Orgãos Produzidos em Laboratório Ampliam e Melhoram a Vida dos Seres Humanos


Foto: NE10
O que hoje é fruto da imaginação e tema de tatuagens, como a da perna acima, no futuro pode se tornar real com a evolução da tecnologia na saúde
 
Marília Banholzer
NE10

A vida tem uma programação simples. Nascer, crescer, morrer. Tudo isso deve acontecer em cerca de 73 anos, tempo que, segundo dados recentes do Instituto Brasileiro de Geografia e Estatística (IBGE), é a média da expectativa de vida dos brasileiros. Mas, com o advento da tecnologia, essa ordem natural começa a mudar. Seres humanos que deveriam morrer, por exemplo, pela insuficiência de algum órgão, podem escolher um caminho mais duradouro. Neste novo mundo, o coração, órgão vital que representa o pulsar da vida, pode ser substituído por uma máquina que bombeia o sangue para todo o corpo.

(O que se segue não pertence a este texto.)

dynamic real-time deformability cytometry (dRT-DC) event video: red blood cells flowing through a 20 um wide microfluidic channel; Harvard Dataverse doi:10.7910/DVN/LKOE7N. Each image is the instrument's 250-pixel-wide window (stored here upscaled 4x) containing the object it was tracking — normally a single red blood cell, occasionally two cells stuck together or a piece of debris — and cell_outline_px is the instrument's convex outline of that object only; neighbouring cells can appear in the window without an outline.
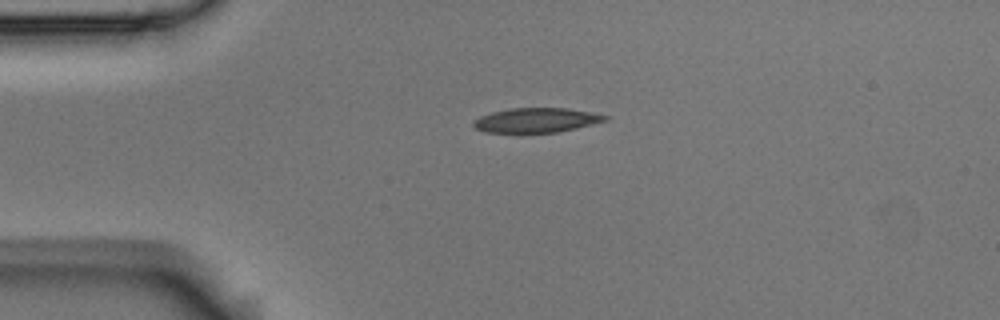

A ciência chegou a um nível de desenvolvimento que permite ao homem implantar um rim, fígado ou um pulmão no lugar de um órgão que já não funciona bem. Pesquisas avançadas oferecem a oportunidade de voltar a enxergar, ouvir ou reduzir os danos de doenças degenerativas. Voltar a andar após perder as pernas, mover um braço mecânico implantado no lugar do que foi amputado. Hoje, já é possível viver mais e melhor com essas e outras modificações no corpo humano, considerado pela própria medicina uma máquina precisa.